Dataset content:

────────────────

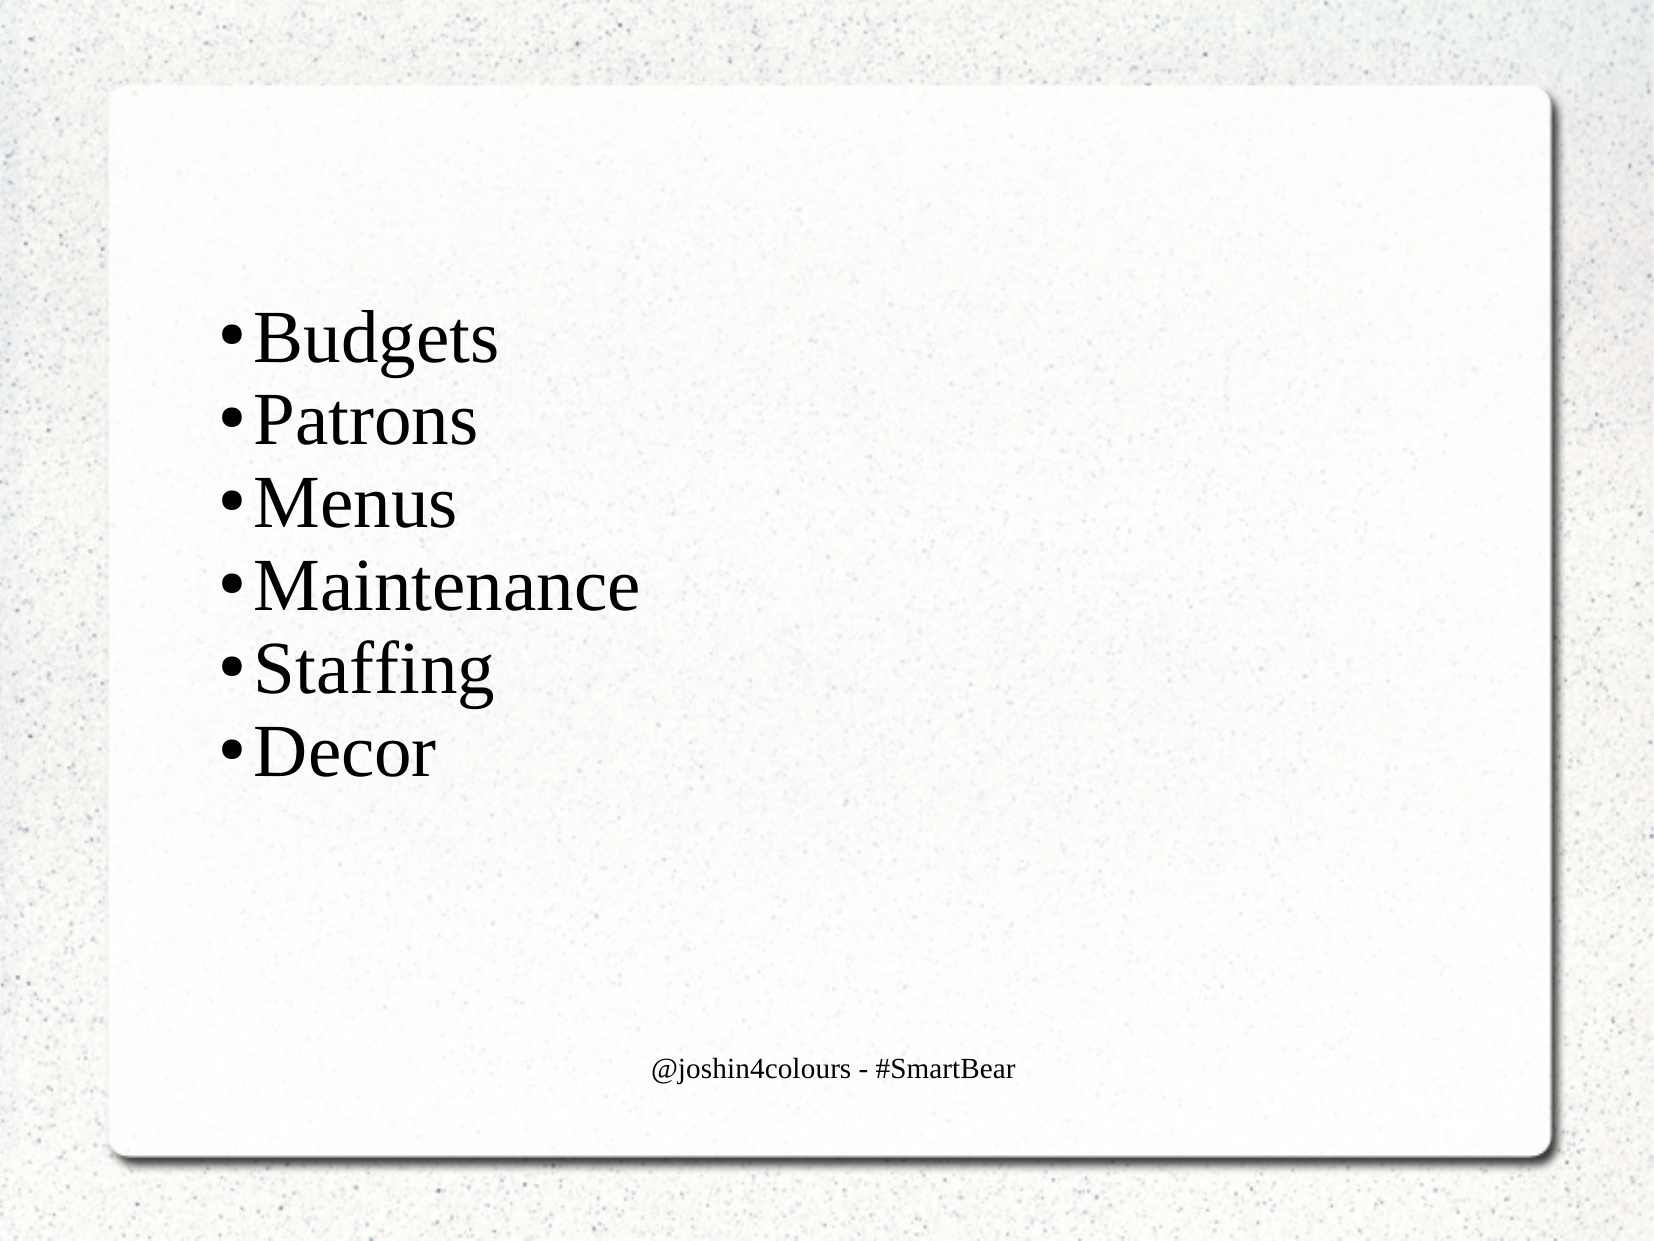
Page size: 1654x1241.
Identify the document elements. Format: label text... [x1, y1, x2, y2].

────────────────

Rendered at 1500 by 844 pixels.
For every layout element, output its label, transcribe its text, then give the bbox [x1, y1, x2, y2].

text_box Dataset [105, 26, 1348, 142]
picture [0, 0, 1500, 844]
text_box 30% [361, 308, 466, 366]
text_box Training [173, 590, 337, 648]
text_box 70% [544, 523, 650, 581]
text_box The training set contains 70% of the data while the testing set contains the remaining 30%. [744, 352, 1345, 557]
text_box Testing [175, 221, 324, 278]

────────────────

Exercise description:
Rewrite the data above as a numbered list, starting at the line that contains "Rendered at 1500 by 844 pixels." and ending at the line that contains "text_box Testing [175, 221, 324, 278]", with both of those lines included and any blank lines left out.

Answer to this exercise:
1. Rendered at 1500 by 844 pixels.
2. For every layout element, output its label, transcribe its text, then give the bbox [x1, y1, x2, y2].
3. text_box Dataset [105, 26, 1348, 142]
4. picture [0, 0, 1500, 844]
5. text_box 30% [361, 308, 466, 366]
6. text_box Training [173, 590, 337, 648]
7. text_box 70% [544, 523, 650, 581]
8. text_box The training set contains 70% of the data while the testing set contains the remaining 30%. [744, 352, 1345, 557]
9. text_box Testing [175, 221, 324, 278]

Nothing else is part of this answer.